* Problema
Resume en menos palabras el párrafo que empieza «Ayer vi, con estupefacción y sorpresa siempre», en el texto sobre las fiestas comerciales, sin perder sus hechos principales.

* Texto extraído
————
Ayer
vi, con estupefacción y sorpresa siempre, cuando salí a comprar el pan, que fue
lo único que hice, aparte de pasarme el día escribiendo, hasta bien entrada la
madrugada, cómo en la puerta de panadería habían establecido una floristería
eventual y cómo se deshacía la vendedora de los ramos de flores. Cuando salí de
la tahona ya no estaba. Pensé en esos grandes almacenes que inventan melifluas
festividades para incrementar sus índices de beneficios. Siempre hay quién cae
en estas cosas, en estas banalidades que alteran el ritmo natural de los
sentimientos.
Como
comprenderán me estoy alineando con mi querida amiga, no por afectos, que los
tengo, os quiero, sino porque desde hace años desprecio estas inútiles e
innecesarias conmemoraciones. No es la primera vez que me manifiesto con un
declaración semejante; es que alguna vez me llevado el rapapolvo de algún amigo
porque no recordaba -¡horror!- el feliz
día de los enamorados, otro invento mercantil que en su día propiciara la
desaparecida y entrañable Galerías
Preciados. El día de los enamorados concurre a las seis de la mañana, del
siete agosto, cuando me levanto y preparo el desayuno a mi mujer y le doy un
beso; el día de la madre era para mí cualquier día, que ya no volverá para mi
desgracia, cuando visitaba a mi madre, el once de octubre, por citar una
jornada cualquiera, y me abrazaba y sentía el calor de su amor en sus manos y
el brillo de sus ojos, al día siguiente, cuando volvía a verla.
————
* Datos
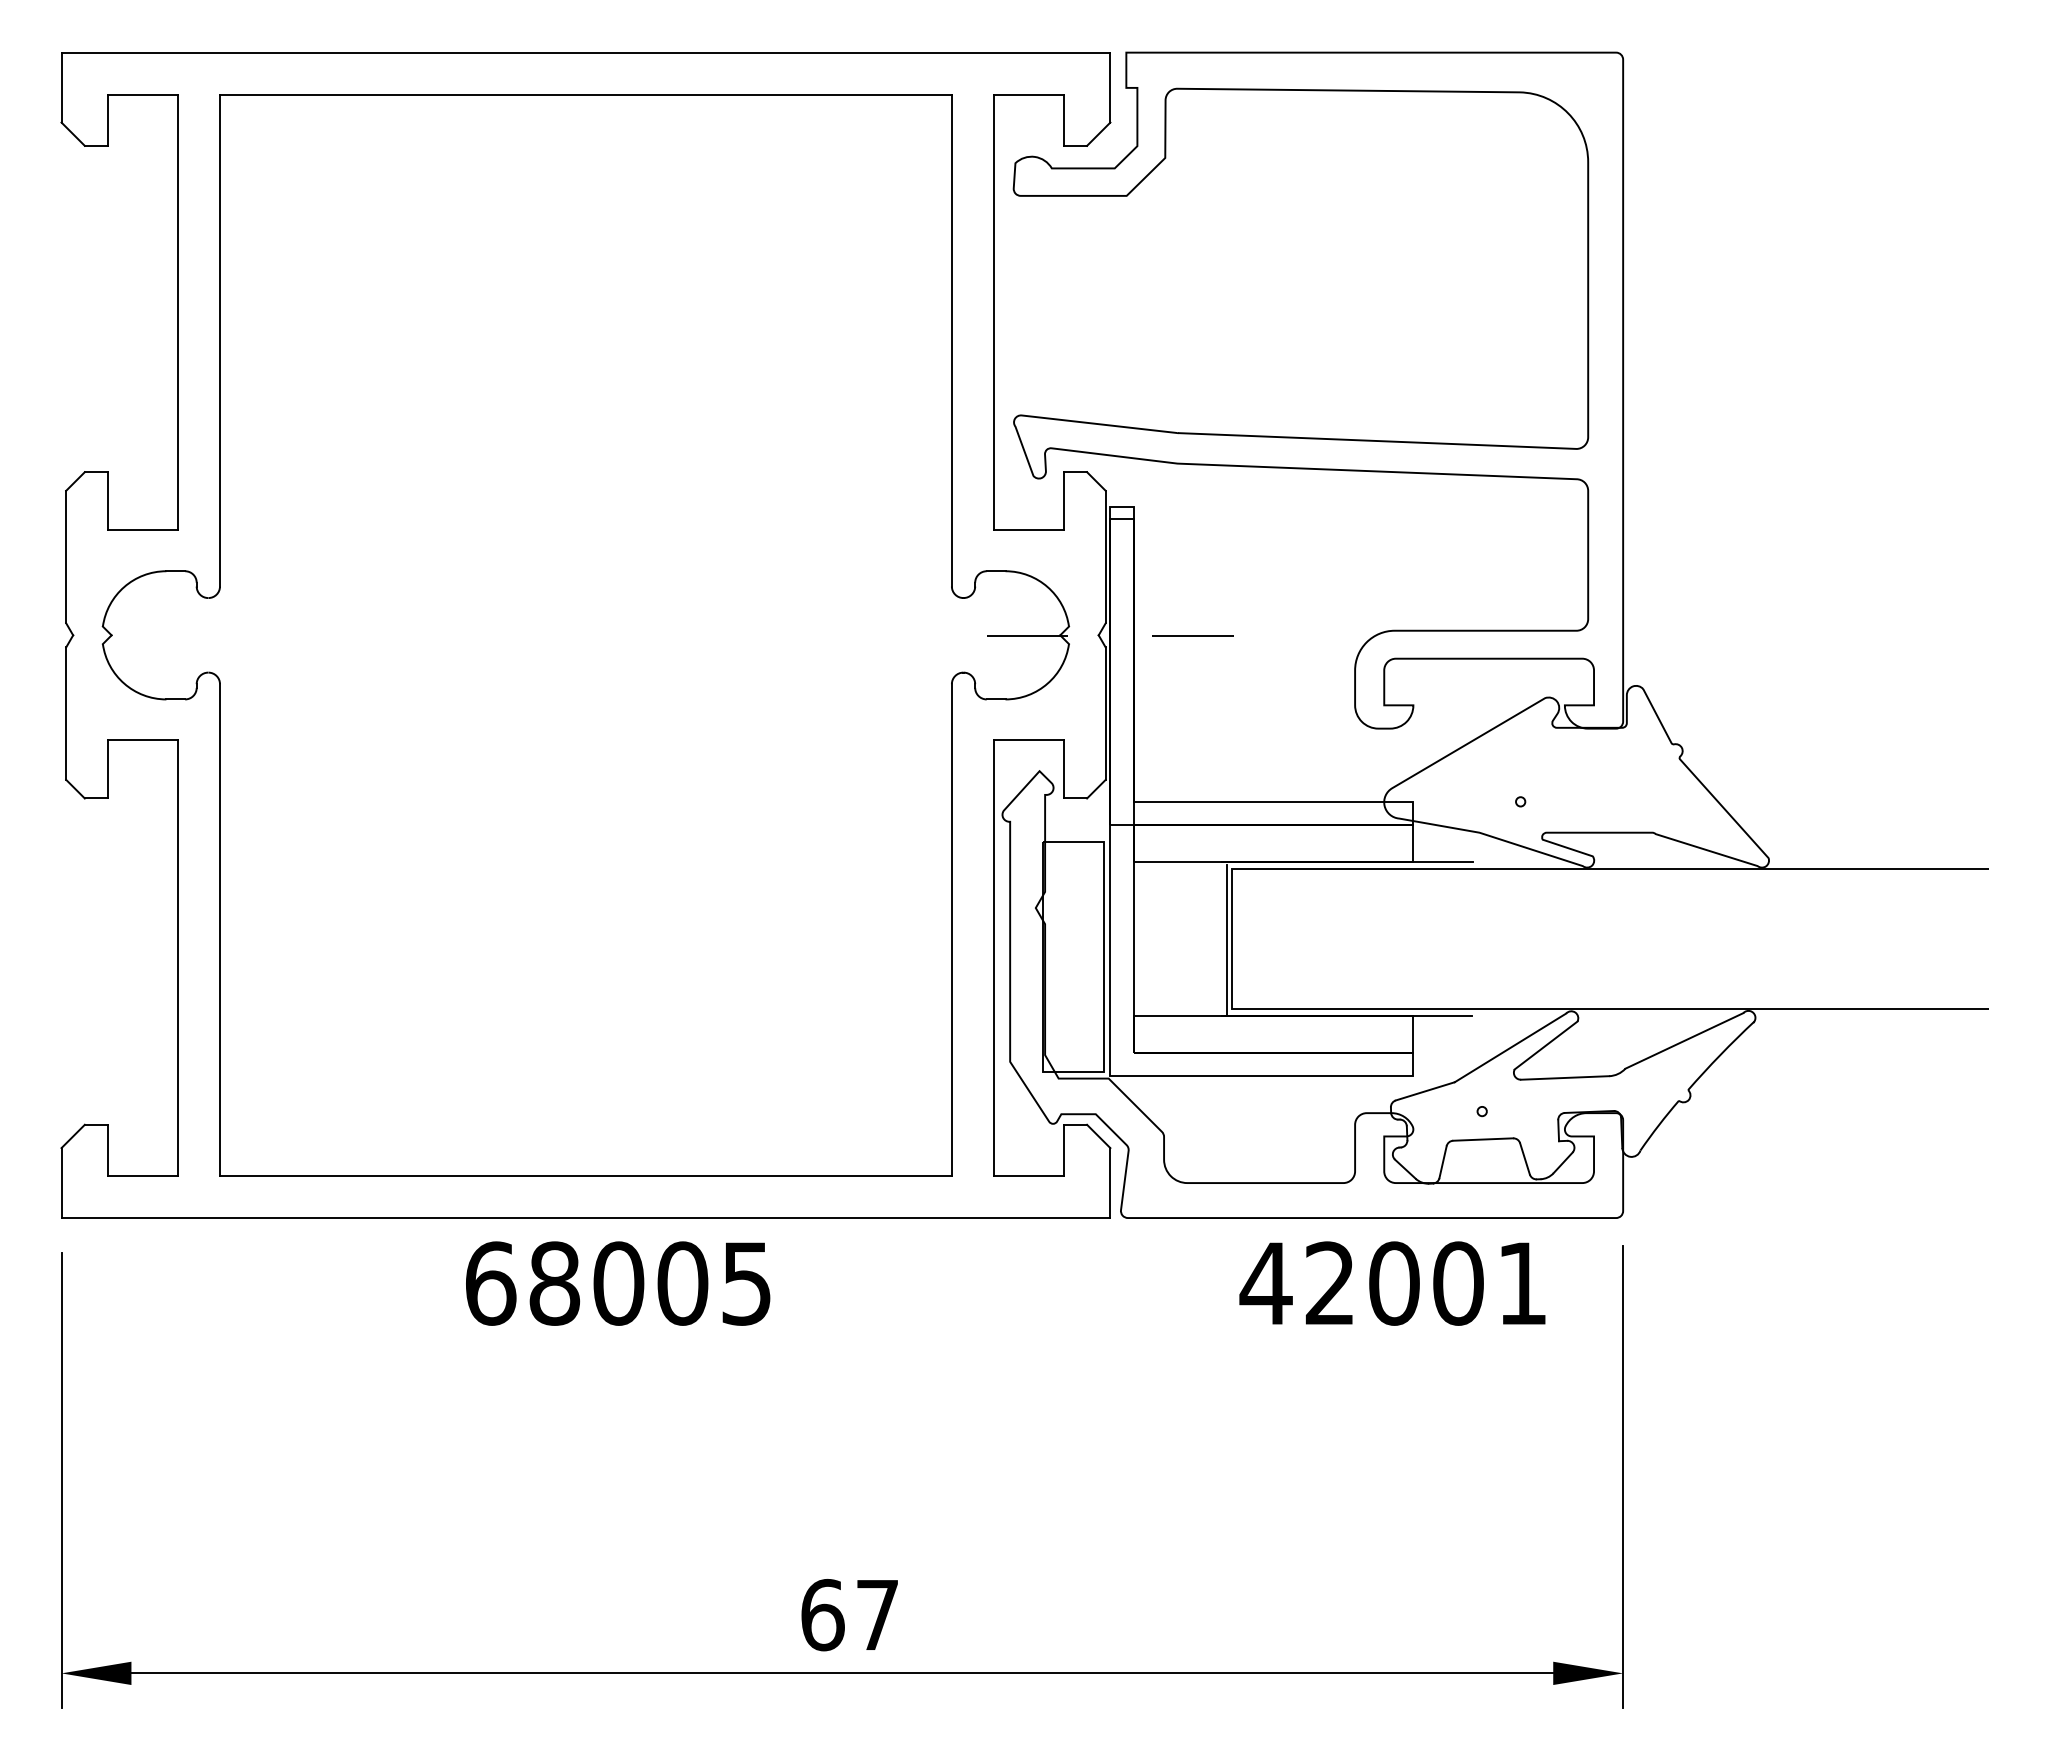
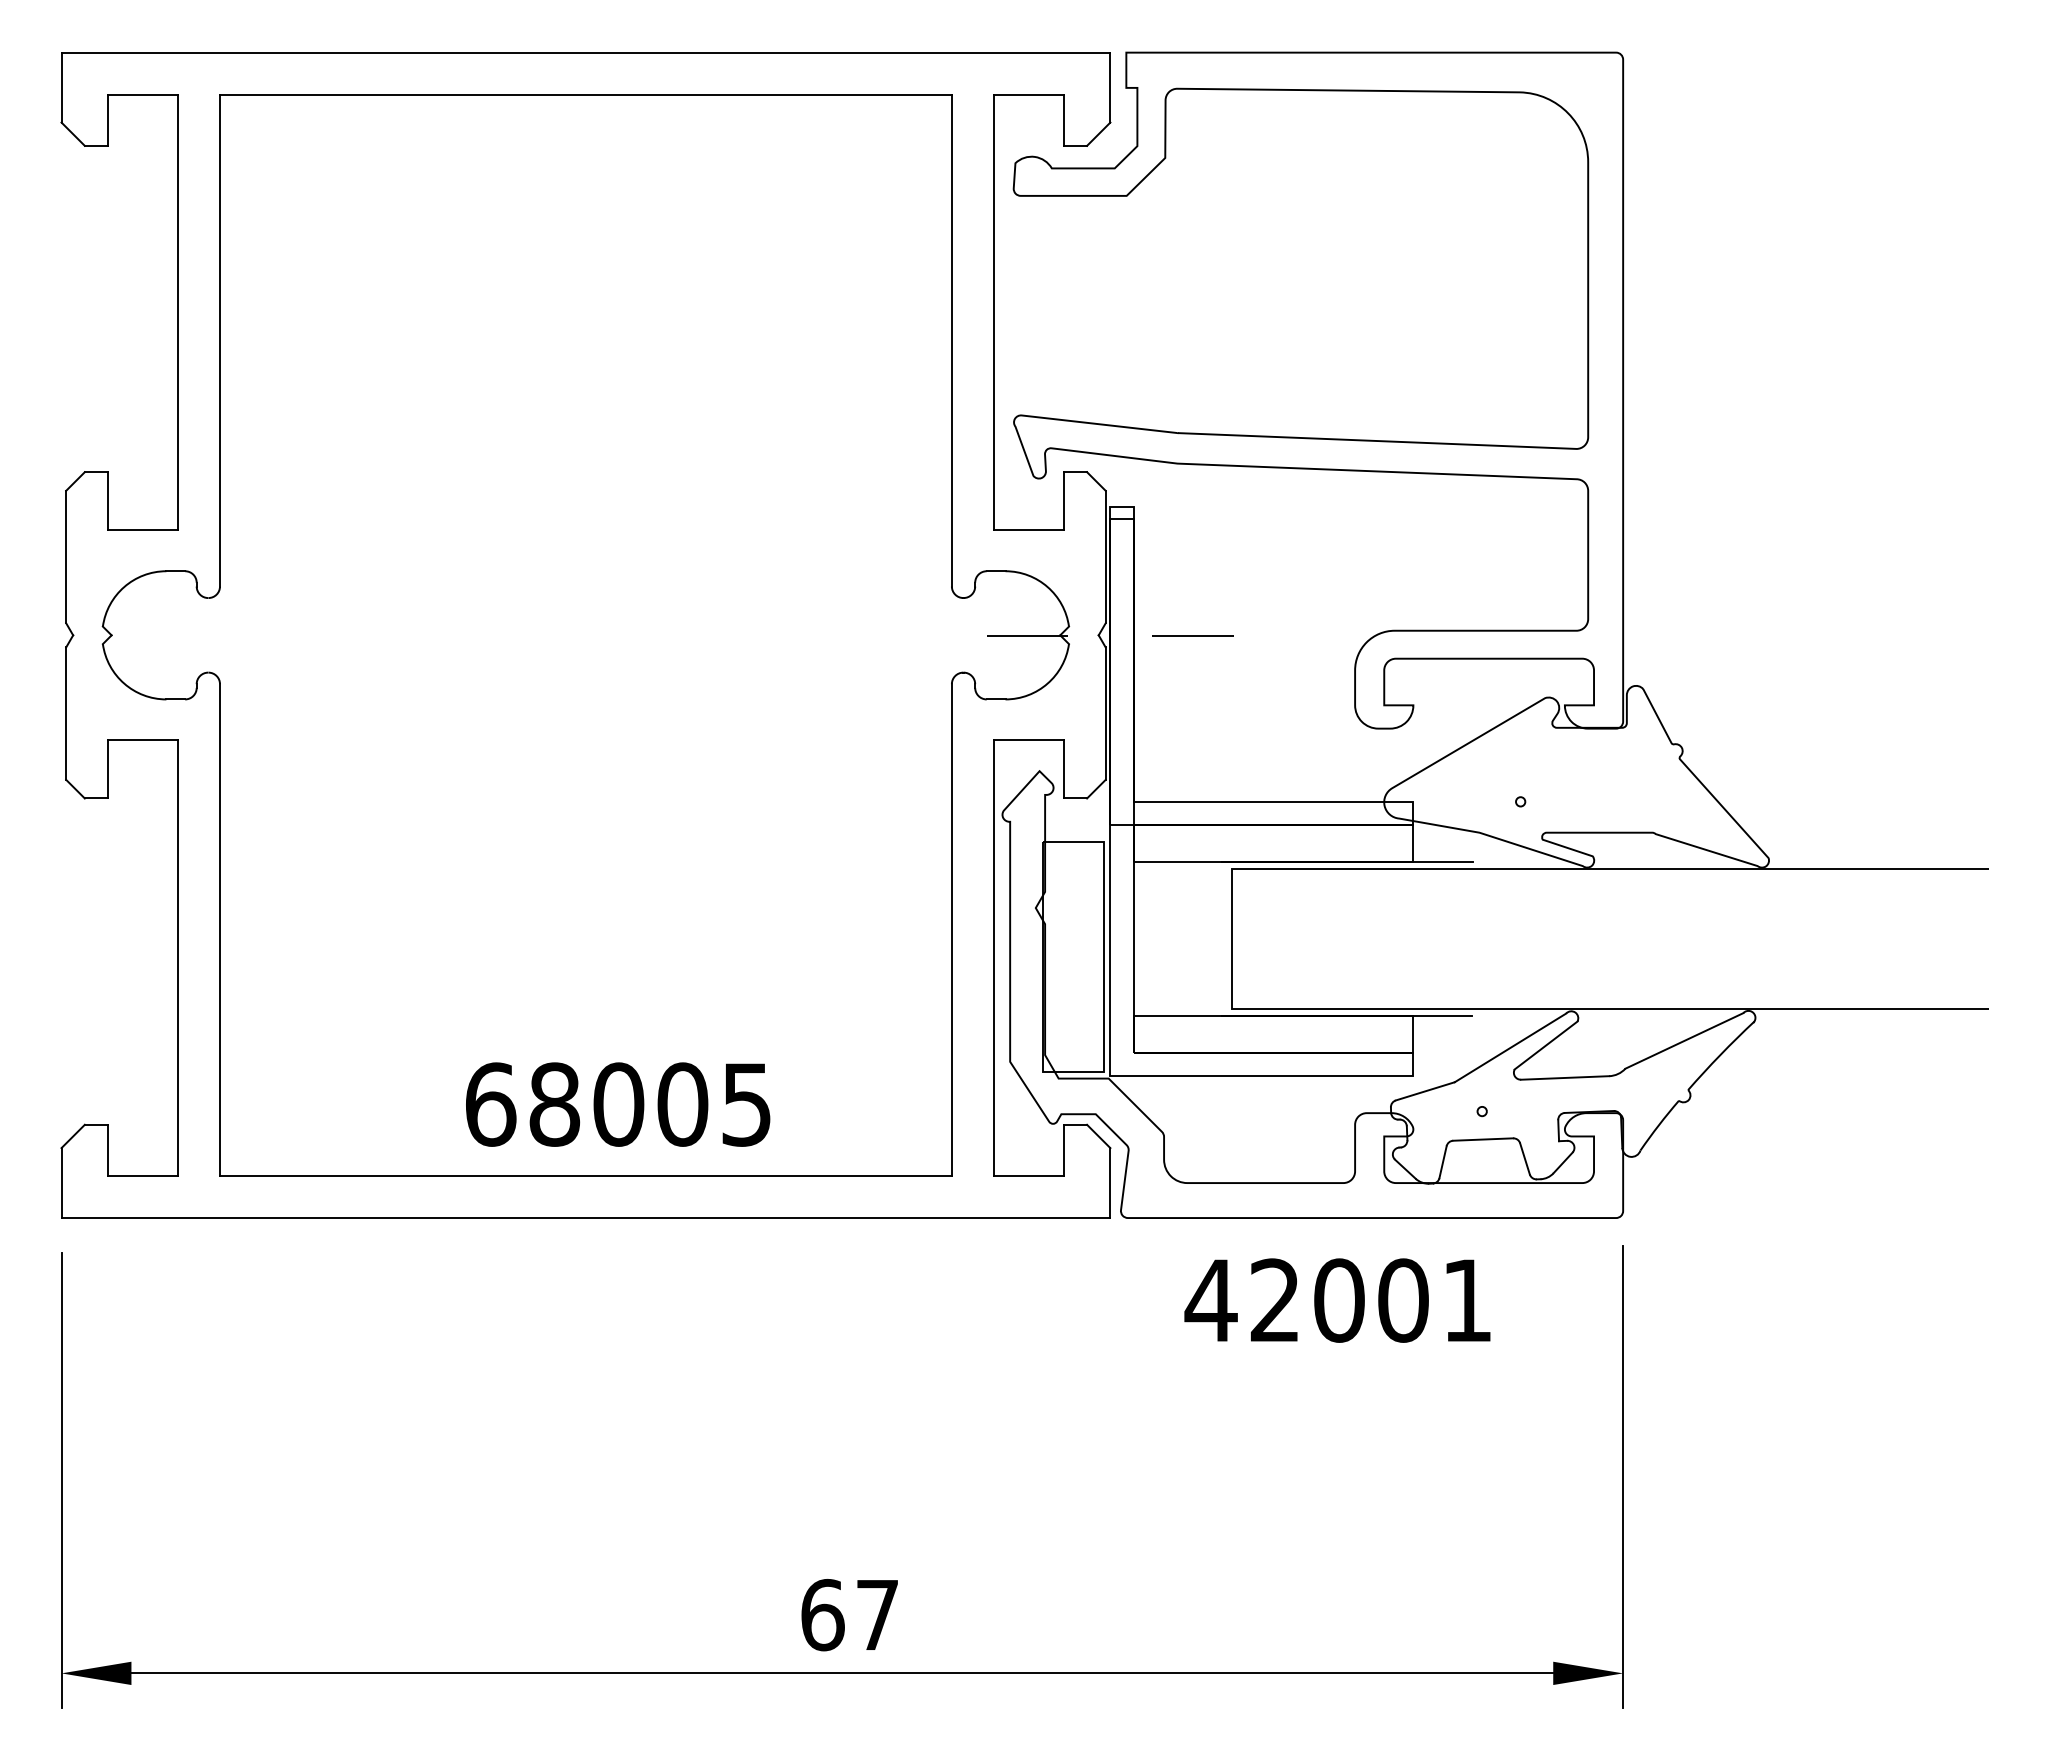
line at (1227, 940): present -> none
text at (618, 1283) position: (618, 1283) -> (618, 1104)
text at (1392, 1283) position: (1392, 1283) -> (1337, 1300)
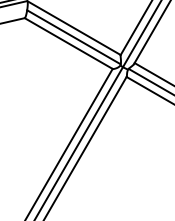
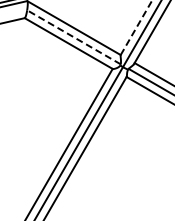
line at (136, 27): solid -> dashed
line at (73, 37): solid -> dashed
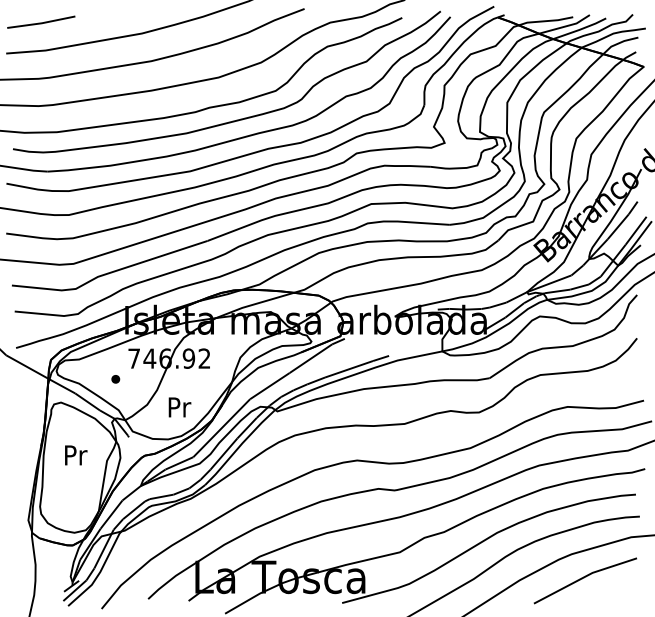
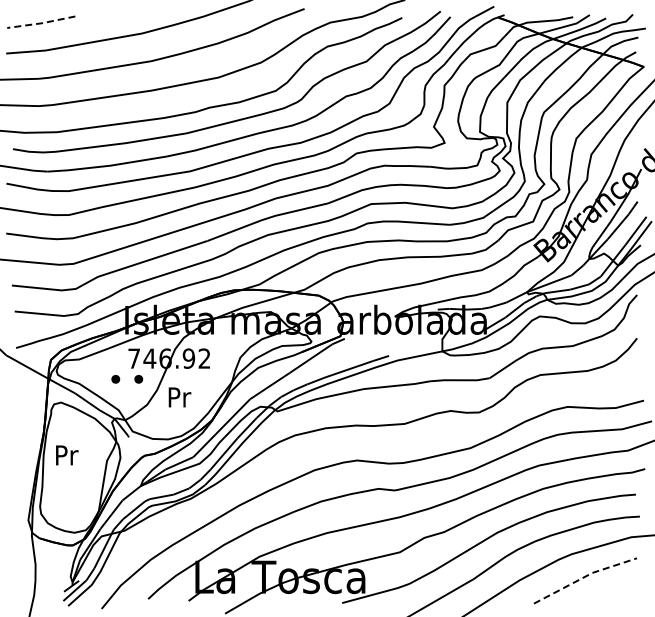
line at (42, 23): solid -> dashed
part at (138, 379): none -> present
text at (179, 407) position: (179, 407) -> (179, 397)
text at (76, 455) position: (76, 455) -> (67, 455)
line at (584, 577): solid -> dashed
————
* Respuesta escrita
Ayer salí a comprar el pan. Fue lo único que hice, además de escribir todo el día hasta la madrugada. Vi con asombro que ante la panadería se había instalado una floristería provisional, cuya vendedora se deshacía de los ramos. Al salir de la tahona ya no estaba. Pensé en los grandes almacenes que inventan fiestas melifluas para aumentar sus beneficios. También pensé en quienes siempre caen en esas banalidades que alteran el ritmo natural de los sentimientos.